By the 1950s, increasing integration across the country meant that Black residents were no longer restricted to spending money at Black-owned businesses. This resulted in money being diverted outside the community. In the 1960s and ‘70s, urban renewal schemes tore down much of the remaining Greenwood District to make room for public works projects, including the construction of a major highway cutting through the neighborhood.
In 2001, the Oklahoma state commission was tasked with making a fact-finding report to officially acknowledge the tragedy of the 1921 massacre. Their intention was to make amends to the community for the massacre having been ignored by local government for decades. The commission found that reparations should be made to the survivors of the massacre and their descendants. However, in 2004 a federal judge disagreed with their findings and ruled against the payment of any reparations.

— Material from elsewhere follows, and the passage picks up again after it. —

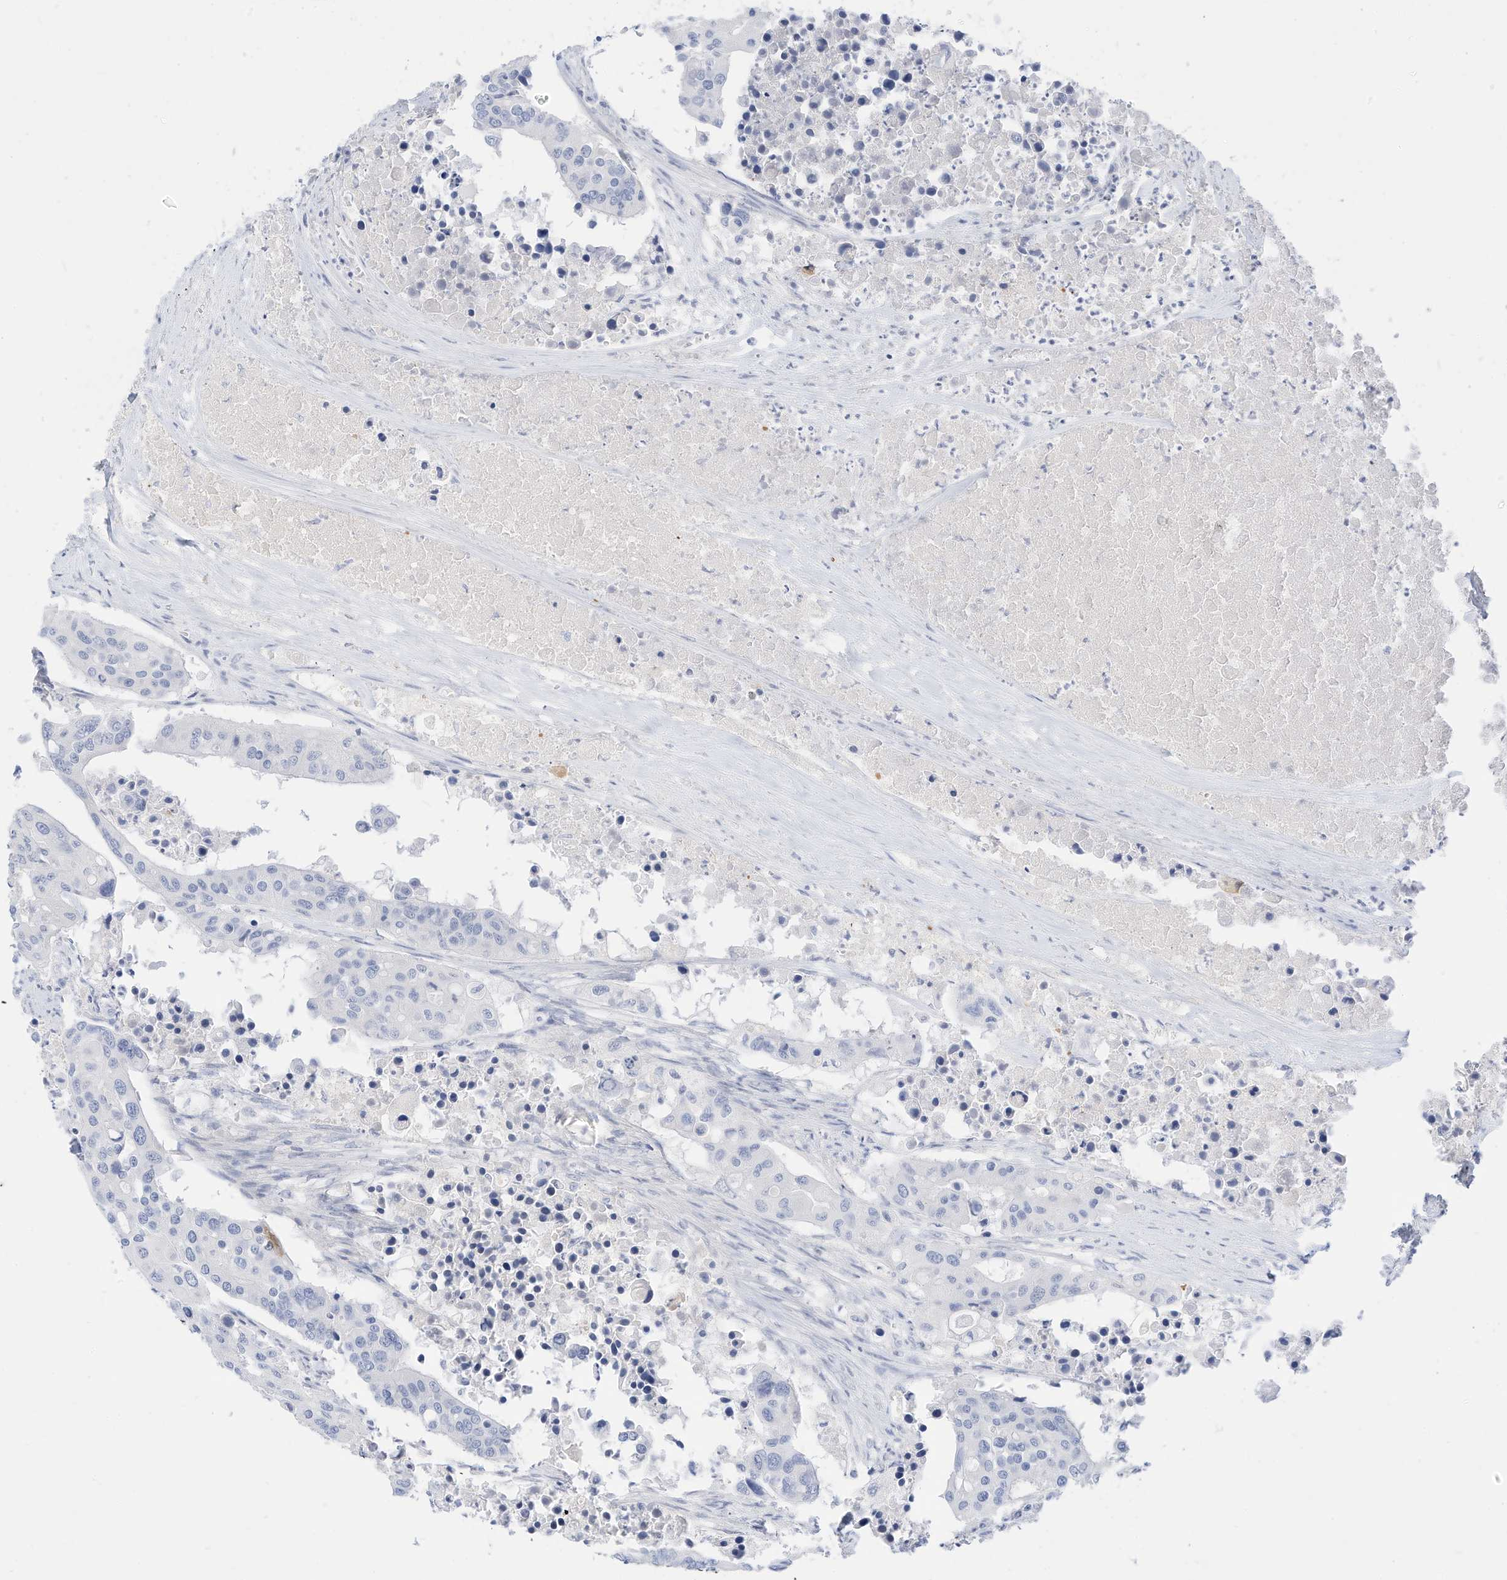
{"staining": {"intensity": "negative", "quantity": "none", "location": "none"}, "tissue": "colorectal cancer", "cell_type": "Tumor cells", "image_type": "cancer", "snomed": [{"axis": "morphology", "description": "Adenocarcinoma, NOS"}, {"axis": "topography", "description": "Colon"}], "caption": "Immunohistochemistry image of neoplastic tissue: human colorectal adenocarcinoma stained with DAB reveals no significant protein positivity in tumor cells.", "gene": "SPOCD1", "patient": {"sex": "male", "age": 77}}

In 2018 local officials organized the creation of a vibrant “Black Wall Street” mural painted on the side of the main highway running through the Greenwood District. Also local leaders helped secure $25 million towards a renovation and expansion project at the Greenwood Cultural Center which will include an installation designed to tell the story of Greenwood before and after the 1921 massacre. The project is due to complete in 2021, just before the massacre’s 100th anniversary.
2020 saw renewed efforts to restore the area once known as “Black Wall Street” to its former glory. The Greenwood Chamber of Commerce set up a GoFundMe campaign to raise $10 million to rebuild the district. And in March 2020, community organizations joined hands to restore the Tusla home of one of the few remaining survivors of the massacre, 105-year-old Lessie Benningfield Randle.
The success of Black Wall Street proved that Black entrepreneurs could overcome racial discrimination and segregation to create vast wealth and overturn any notions of white supremacy. Although Black Wall Street is gone today, its legacy serves as an inspiration to build thriving Black neighborhoods with their own banks, businesses and schools serving prosperous and vibrant communities. Are you ready to join the new Greenwood?